Hari yang (masih) Menyenangkan

Aku ingat itu Selasa karena seragam kantormu yang unik, pertama lagi kamu datang dan menjemputku tepat enam belas menit dari pukul tujuh. Teman seruanganku menggoda, aku setengah berlari sambil tersenyum menggelengkan kepala; ada-ada saja. Aku berhenti sejenak di cermin lobby kantor, merapikan rambut dan memastikan mataku tetap tenang tak menyiratkan kebahagiaan yang menjura.

Tak seperti biasanya, kamu menunggu di pinggir jalan malam itu yang kedip lampu sein mobilmu seakan seirama dengan degup jantungku. Aku menyapamu setelah banyak reka adegan di dalam kepalaku, entah percobaan nomor berapa yang keluar malam itu yang kuingat hanya wajah kuyu dan rambut yang lumayan panjang dari biasanya. Entah pula bagaimana hubungan kita ini diramu, malam itu sama hangatnya seperti hari-hari kita biasa bertemu.
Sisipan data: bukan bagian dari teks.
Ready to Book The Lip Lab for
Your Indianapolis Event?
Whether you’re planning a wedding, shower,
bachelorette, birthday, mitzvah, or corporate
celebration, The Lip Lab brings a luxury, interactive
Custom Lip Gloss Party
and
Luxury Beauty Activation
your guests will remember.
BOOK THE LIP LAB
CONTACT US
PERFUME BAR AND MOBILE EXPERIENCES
Sejak Selasa itu namamu semakin sering kubaca lagi, bertukar video lucu sesekali, atau bingung memilih kedai minum kopi. Bohong rasanya jika aku tak menginginkan semua ini kembali seperti dulu, kita berjalan dan kamu menggenggam tanganku, berdiri di eskalator dan kamu bersandar di lenganku atau merangkul bahuku ketika aku merajuk kalah debat denganmu. Pun saat ini aku masih berharap itu terjadi lagi atau setidaknya kamu menggenggam tanganku lagi ketika kita sudah sampai di depan pagar rumahku. Sudah sekian pertemuan sejak Selasa itu tapi tak juga terjadi, lumayan kecewa tapi tak apa. Tertawa bersamamu cukup membuatku kembali bahagia. Mungkin lain kali.

Seakan sudah menjadi kebiasaan kita memilih kopi untuk menutup malam dari pembahasan-pembahasan kita soal kekonyolan di internet, video lucu, gosip kantor bahkan hidup dan keluarga kita. Tapi malam itu entah bagaimana kepalaku hanya menangkap satu nama, nama yang begitu cantik dengan cerita-cerita darimu dengan nada yang tak pernah kudengar sebelumnya, nada yang rasanya selalu kugunakan ketika keceritakan tentangmu pada teman-temanku. Aku menggodamu, menertawakan jawabanmu seakan gelak ini bisa menghilangkan sesak di dada.

Malam itu sesampainya di depan rumahku, kali pertama kamu bilang akan menghubungi jika sudah sampai kosan padahal biasanya aku yang selalu rewel minta dikabari. Aku mengernyit keheranan dan bilang hati-hati di jalan. Kamu bilang terima kasih sambil tertawa, aku juga.

Kutunggu pandangan mobilmu menghilang, aku menutup pagar meski akhirnya terduduk tepat setelah kukaitkan handle penguncinya. Sesak yang tadi masih ada bahkan kaki ikut-ikutan lemas tak kuat menahan gemetar lututku, aku menangis. Tak apa, aku hanya kaget terjatuh saat menutup pagar. Hari-hari yang kuhabiskan bersamamu masih selalu menyenangkan hingga saat ini.